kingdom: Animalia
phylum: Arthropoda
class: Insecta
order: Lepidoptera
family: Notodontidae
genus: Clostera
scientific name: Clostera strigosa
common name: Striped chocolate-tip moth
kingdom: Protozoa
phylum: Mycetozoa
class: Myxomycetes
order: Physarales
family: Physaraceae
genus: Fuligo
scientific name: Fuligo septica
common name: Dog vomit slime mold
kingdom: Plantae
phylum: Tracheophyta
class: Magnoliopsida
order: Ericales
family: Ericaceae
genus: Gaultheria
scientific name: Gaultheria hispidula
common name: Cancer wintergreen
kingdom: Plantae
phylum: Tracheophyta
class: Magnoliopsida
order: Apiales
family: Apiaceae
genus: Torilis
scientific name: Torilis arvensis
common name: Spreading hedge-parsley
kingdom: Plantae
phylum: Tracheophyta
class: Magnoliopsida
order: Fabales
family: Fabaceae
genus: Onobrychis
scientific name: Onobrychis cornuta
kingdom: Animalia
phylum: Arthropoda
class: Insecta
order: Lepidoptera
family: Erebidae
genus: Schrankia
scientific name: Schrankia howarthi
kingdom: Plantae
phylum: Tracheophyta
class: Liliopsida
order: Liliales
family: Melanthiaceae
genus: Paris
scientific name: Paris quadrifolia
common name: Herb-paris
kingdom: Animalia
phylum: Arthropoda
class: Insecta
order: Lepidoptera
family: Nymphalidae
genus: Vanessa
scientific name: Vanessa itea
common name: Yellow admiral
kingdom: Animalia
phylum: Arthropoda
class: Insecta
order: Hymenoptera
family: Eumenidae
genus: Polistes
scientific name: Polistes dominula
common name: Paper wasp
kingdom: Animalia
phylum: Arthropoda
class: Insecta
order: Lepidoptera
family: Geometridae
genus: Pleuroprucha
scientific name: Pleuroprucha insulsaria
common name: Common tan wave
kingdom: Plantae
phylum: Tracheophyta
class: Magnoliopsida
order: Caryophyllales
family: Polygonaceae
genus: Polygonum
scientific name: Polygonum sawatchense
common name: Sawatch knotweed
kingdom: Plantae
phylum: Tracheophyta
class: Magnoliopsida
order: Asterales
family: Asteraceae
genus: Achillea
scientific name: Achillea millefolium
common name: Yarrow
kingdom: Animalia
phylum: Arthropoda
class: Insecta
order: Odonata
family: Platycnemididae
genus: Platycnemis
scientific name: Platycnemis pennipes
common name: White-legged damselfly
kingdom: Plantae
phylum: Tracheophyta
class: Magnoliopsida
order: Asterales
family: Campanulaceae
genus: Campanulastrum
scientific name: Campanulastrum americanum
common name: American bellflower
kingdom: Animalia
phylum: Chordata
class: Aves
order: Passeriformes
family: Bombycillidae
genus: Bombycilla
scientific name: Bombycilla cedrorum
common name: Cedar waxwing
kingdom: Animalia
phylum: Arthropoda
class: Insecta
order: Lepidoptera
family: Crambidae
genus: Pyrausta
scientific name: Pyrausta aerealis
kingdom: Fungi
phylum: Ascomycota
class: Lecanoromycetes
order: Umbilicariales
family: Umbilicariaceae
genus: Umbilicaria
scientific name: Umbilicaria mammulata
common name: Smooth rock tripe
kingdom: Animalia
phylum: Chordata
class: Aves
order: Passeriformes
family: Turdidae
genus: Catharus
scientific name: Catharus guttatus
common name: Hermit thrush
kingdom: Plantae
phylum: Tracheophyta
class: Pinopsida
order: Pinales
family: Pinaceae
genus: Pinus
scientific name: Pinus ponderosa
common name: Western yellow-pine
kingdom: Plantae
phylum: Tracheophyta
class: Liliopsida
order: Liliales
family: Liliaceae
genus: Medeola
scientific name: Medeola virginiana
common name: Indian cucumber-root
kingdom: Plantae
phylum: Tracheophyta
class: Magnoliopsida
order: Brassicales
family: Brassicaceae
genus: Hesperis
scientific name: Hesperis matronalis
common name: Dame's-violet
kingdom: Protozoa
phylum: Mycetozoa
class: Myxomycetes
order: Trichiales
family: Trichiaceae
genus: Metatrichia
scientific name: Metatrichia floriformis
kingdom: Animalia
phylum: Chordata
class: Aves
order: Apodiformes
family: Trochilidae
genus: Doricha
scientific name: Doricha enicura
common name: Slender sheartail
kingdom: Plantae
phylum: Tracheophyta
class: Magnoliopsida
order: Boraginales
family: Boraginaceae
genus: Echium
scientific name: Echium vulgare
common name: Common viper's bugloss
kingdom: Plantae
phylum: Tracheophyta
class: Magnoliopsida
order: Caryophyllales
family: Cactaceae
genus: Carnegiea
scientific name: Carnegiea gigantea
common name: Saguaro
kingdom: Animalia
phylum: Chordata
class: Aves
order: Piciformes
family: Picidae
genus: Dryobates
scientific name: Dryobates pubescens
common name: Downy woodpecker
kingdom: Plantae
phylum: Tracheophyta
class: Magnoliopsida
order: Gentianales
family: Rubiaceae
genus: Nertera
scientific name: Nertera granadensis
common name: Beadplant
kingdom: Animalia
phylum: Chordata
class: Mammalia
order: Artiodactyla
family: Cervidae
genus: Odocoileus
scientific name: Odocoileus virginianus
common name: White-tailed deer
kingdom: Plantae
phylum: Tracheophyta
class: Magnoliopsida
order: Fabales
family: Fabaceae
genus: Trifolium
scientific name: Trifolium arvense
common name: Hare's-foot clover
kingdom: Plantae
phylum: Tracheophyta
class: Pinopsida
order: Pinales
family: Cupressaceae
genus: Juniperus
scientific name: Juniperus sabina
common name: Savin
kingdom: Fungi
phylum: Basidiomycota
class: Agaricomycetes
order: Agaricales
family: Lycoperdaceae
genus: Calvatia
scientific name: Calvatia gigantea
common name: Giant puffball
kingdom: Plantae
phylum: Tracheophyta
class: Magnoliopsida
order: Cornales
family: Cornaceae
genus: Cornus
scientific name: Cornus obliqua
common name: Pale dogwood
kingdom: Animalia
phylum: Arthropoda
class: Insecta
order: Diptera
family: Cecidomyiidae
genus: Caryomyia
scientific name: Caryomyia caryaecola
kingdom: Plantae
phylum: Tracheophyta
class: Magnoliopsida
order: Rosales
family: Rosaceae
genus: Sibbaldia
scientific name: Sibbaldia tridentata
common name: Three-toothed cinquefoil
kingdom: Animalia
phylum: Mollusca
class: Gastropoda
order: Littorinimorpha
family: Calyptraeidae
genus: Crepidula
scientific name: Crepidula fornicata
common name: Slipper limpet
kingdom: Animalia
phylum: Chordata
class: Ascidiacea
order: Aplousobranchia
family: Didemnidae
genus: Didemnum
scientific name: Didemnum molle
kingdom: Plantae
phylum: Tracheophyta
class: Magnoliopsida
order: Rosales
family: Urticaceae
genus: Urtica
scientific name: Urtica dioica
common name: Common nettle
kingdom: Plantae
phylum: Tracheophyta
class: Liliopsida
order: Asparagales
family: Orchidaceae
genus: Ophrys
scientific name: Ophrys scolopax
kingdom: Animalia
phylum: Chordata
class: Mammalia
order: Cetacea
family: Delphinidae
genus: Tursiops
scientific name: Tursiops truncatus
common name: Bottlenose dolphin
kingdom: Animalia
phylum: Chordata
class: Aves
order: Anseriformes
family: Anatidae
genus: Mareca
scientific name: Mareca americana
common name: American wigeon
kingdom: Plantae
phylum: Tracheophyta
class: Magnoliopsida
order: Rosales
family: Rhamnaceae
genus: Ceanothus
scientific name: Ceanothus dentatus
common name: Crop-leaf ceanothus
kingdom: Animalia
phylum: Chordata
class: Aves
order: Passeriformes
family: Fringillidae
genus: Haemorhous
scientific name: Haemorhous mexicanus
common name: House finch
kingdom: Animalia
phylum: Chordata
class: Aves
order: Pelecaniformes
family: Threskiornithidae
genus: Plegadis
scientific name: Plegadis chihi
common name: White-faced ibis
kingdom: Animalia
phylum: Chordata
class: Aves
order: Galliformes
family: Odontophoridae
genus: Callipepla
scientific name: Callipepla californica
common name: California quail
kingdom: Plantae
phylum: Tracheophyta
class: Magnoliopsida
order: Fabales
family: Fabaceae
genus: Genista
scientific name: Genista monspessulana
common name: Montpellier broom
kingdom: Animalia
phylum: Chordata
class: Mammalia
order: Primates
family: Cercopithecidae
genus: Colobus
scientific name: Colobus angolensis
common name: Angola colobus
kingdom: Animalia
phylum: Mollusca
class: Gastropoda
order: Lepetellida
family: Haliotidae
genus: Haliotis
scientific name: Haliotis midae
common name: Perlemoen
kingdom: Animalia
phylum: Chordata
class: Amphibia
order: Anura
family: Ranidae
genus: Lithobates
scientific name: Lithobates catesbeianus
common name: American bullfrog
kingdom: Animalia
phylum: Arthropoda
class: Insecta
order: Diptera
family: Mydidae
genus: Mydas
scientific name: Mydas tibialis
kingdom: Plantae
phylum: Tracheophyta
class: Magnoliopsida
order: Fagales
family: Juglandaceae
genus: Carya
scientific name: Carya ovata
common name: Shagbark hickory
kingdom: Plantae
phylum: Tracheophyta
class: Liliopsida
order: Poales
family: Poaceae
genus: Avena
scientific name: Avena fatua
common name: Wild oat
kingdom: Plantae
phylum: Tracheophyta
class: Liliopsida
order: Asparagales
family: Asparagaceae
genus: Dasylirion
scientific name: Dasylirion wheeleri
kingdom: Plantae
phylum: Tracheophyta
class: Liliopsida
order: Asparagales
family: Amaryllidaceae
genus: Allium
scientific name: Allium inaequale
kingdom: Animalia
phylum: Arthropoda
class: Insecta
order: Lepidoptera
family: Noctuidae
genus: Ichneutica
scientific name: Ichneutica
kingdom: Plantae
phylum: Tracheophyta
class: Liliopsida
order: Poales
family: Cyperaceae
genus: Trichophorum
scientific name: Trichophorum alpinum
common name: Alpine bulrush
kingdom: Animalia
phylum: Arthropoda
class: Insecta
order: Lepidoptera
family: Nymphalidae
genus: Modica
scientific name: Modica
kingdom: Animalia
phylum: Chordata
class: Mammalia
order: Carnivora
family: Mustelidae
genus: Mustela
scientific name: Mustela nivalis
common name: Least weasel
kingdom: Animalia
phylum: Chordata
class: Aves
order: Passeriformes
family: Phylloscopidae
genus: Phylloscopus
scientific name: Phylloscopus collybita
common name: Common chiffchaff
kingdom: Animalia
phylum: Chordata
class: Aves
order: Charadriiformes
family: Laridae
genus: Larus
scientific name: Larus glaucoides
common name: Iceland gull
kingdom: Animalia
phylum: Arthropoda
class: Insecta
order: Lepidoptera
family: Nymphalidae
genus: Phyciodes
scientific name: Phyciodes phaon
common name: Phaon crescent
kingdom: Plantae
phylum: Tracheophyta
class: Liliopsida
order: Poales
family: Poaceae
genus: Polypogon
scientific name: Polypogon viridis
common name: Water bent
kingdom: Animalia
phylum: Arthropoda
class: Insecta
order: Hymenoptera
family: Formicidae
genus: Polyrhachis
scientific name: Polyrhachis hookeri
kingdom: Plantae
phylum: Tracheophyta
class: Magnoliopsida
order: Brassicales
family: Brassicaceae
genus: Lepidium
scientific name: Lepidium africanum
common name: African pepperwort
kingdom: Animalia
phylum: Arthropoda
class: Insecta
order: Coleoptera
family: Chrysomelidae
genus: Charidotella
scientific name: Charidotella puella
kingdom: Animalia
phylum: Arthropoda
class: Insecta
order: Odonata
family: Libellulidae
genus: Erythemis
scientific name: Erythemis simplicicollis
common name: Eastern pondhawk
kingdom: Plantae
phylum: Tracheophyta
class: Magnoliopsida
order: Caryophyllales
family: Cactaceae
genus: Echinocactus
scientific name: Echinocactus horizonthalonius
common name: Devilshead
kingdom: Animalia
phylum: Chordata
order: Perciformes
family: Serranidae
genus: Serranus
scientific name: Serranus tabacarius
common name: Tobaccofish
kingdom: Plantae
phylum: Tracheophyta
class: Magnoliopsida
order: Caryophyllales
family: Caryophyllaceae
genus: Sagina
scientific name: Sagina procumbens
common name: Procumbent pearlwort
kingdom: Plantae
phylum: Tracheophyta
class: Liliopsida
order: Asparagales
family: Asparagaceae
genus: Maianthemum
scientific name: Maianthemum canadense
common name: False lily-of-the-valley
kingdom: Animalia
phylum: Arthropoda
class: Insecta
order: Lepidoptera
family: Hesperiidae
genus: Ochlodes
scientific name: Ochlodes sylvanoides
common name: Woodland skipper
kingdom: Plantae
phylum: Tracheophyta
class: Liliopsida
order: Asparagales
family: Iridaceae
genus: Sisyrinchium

________

▶ Task
Copy the lines above word for word, starting with the first line and ending with the line that contains "scientific name: Torilis arvensis", both included. Write out only those lines.

▶ Output
kingdom: Animalia
phylum: Arthropoda
class: Insecta
order: Lepidoptera
family: Notodontidae
genus: Clostera
scientific name: Clostera strigosa
common name: Striped chocolate-tip moth
kingdom: Protozoa
phylum: Mycetozoa
class: Myxomycetes
order: Physarales
family: Physaraceae
genus: Fuligo
scientific name: Fuligo septica
common name: Dog vomit slime mold
kingdom: Plantae
phylum: Tracheophyta
class: Magnoliopsida
order: Ericales
family: Ericaceae
genus: Gaultheria
scientific name: Gaultheria hispidula
common name: Cancer wintergreen
kingdom: Plantae
phylum: Tracheophyta
class: Magnoliopsida
order: Apiales
family: Apiaceae
genus: Torilis
scientific name: Torilis arvensis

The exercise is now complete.